■ Instructions for the task
Rewrite the lines of the material from the one containing "Formatting and Topic Types" through the one containing "What are Administrators?", inclusive, replacing "topics" with "threads" and leaving everything else unchanged.

Start of Excerpted records

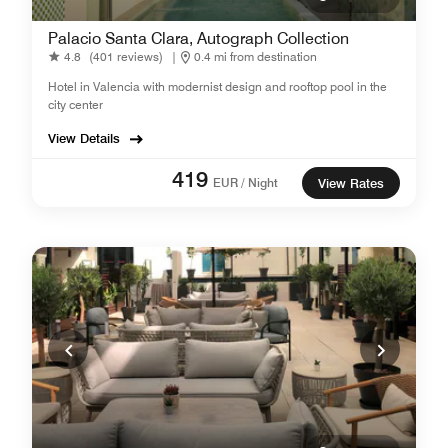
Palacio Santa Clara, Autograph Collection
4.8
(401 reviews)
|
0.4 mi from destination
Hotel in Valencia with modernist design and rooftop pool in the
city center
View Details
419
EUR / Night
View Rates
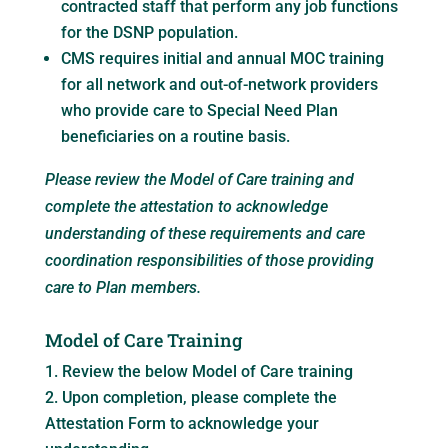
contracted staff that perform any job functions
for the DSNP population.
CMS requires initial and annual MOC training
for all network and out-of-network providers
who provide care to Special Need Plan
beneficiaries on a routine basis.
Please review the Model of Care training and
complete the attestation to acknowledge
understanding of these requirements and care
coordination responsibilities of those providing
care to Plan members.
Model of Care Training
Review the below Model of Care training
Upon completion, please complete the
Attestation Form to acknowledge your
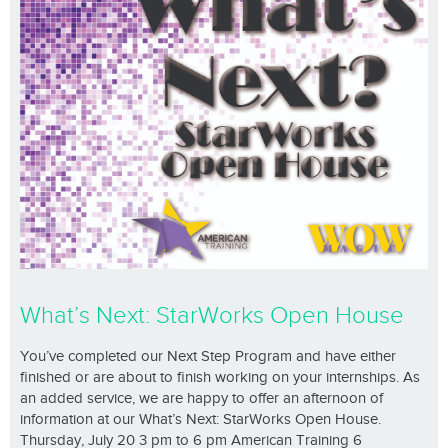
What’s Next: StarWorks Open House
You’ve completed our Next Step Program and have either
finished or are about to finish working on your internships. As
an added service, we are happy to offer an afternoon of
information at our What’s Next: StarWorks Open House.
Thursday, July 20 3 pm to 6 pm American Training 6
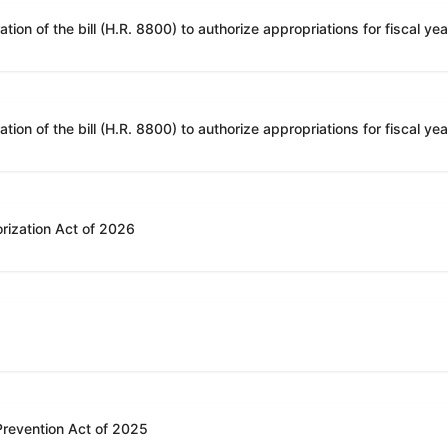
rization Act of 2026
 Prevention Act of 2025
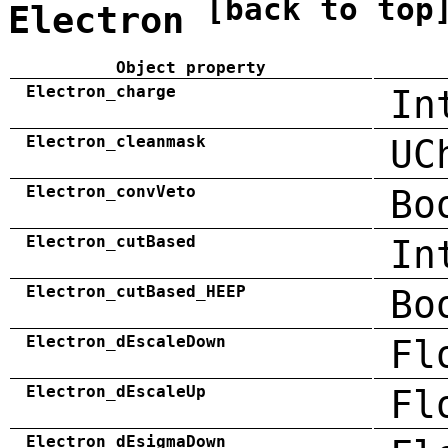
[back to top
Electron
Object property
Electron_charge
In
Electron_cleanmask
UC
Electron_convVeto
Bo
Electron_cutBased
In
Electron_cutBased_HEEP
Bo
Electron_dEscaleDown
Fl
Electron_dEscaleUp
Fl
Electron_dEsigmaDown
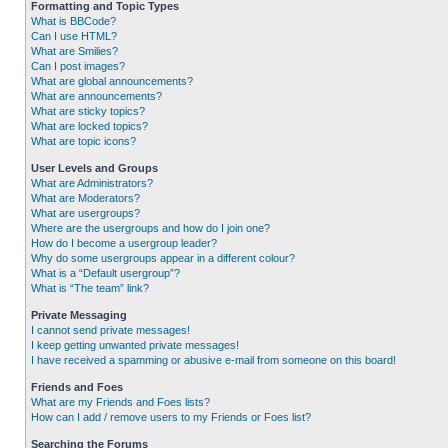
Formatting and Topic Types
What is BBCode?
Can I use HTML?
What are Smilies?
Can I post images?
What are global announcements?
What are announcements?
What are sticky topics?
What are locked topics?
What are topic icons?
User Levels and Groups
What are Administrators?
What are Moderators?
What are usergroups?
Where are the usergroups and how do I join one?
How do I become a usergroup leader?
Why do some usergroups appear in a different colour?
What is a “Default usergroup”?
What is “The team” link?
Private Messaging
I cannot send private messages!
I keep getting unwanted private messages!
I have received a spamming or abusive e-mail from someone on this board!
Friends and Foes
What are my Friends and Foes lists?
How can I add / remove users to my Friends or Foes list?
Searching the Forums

End of Excerpted records
Start of Excerpted records

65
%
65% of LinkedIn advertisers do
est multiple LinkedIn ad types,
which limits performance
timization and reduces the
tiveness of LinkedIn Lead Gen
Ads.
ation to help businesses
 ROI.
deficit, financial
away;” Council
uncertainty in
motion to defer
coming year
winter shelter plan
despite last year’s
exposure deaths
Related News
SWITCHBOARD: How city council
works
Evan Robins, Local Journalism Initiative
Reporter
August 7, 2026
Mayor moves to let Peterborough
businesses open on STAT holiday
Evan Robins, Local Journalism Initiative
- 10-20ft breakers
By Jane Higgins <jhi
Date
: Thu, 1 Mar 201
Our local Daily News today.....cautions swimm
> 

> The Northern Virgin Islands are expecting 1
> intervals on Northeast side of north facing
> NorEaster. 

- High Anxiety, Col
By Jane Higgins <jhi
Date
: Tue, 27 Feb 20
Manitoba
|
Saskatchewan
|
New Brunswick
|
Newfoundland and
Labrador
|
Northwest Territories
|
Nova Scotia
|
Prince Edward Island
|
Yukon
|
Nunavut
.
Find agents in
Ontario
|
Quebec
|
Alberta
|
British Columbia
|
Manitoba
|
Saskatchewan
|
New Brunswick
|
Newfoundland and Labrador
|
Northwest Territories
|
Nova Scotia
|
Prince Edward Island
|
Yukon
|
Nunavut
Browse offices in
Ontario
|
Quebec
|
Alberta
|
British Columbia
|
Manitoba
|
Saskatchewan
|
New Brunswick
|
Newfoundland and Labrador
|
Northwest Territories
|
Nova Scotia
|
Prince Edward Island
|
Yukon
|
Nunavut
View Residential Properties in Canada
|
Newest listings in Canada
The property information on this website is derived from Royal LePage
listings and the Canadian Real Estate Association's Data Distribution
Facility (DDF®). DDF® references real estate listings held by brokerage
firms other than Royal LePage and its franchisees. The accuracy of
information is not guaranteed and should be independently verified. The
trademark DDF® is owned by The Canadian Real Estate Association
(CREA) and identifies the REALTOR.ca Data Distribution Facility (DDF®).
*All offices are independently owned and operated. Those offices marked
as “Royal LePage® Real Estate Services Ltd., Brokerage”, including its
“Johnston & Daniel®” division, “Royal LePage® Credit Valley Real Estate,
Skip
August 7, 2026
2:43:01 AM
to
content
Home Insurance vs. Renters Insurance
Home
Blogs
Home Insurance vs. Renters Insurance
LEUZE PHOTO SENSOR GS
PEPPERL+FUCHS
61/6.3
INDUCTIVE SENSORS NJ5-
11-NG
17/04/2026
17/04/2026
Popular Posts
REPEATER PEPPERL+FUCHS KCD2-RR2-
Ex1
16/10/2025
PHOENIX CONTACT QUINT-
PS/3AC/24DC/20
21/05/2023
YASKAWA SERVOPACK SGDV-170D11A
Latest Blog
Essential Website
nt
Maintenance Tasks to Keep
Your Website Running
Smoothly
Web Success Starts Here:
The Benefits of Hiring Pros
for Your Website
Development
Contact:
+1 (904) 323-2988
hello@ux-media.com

End of Excerpted records

■ Response below
Formatting and Topic Types
What is BBCode?
Can I use HTML?
What are Smilies?
Can I post images?
What are global announcements?
What are announcements?
What are sticky threads?
What are locked threads?
What are topic icons?
User Levels and Groups
What are Administrators?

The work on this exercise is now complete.